Casos comuns também são aqueles nos quais um outro banco entra em contato diretamente com o aposentado (como eles conseguem os nºs dos celulares, dos telefones de casa, por exemplo, ainda é um mistério), oferecendo taxas de juros menores, comprando o consignado assumido com seu banco. Neste momento, apesar da proibição da lei (lembra da IN 80, de 08/2015, que impede a autorização do desconto por telefone ou gravação de voz?), o banco promete que pagará uma diferença significativa, que será creditada em sua conta. Pois é, puro engano!
O banco simplesmente compra aquele empréstimo, assumindo o aposentado o pagamento das novas parcelas que são descontadas do consignado, porém, o número de parcelas é, significativamente, aumentado! Imagine um empréstimo de R$ 10.000,00 em 60 x R$ 562,00, das quais já foram pagas 30 (trinta), faltando, então, a metade. O banco compra essa dívida, mantém o mesmo valor da parcela e lhe dá uma diferença de R$ 4 mil, R$ 5 mil, porém, o contrato volta a ter 60 (sessenta) parcelas daquele mesmo valor!
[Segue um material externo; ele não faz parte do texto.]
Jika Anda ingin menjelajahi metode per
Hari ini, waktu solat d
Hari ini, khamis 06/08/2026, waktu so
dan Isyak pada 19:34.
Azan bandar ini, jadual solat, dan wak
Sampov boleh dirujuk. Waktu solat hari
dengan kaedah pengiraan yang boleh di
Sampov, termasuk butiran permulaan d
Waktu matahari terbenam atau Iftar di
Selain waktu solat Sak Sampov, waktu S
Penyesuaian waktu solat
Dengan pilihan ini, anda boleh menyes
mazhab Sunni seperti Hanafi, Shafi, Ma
Como resultado, você fez um novo contrato, que irá se estender por muito tempo e o valor recebido (a diferença) foi inferior ao que receberia se contratasse um novo nas mesmas condições.
Não se pode esquecer que, se um banco bater à sua porta, jamais será para lhe “dar” dinheiro, talvez lhe “tirar”, afinal, não se trata de uma instituição de caridade, mas de crédito, crédito esse que sai caro para pagar.
Por esses exemplos conhecidos, percebe-se que todo cuidado é pouco. Se você vai tomar algum empréstimo consignado, deve ater-se às condições oferecidas. Se for alguma renegociação, mais ainda!
Se for uma vítima de algumas dessas situações ou até mesmo de fraude, que ocorre quando usam seu nome sem você perceber, o que descobre quando já passados alguns meses de desconto do consignado ou de sua própria conta corrente, você deve buscar a ajuda de um advogado que possa representá-lo em juízo e lhe propiciar a aplicação de seu direito, com o retorno das perdas havidas e alguma outra reparação, como a de ordem moral, por exemplo.
Afinal, o que serviria para tais finalidades pode acabar numa “bola de neve”, criada, sobretudo, pela ganância dos bancos, que “empurram” tais empréstimos para cumprir suas metas de ganho fácil, ludibriando aqueles que necessitam de tais recursos, e não pela falta de controle financeiro daquele que tomou dinheiro emprestado.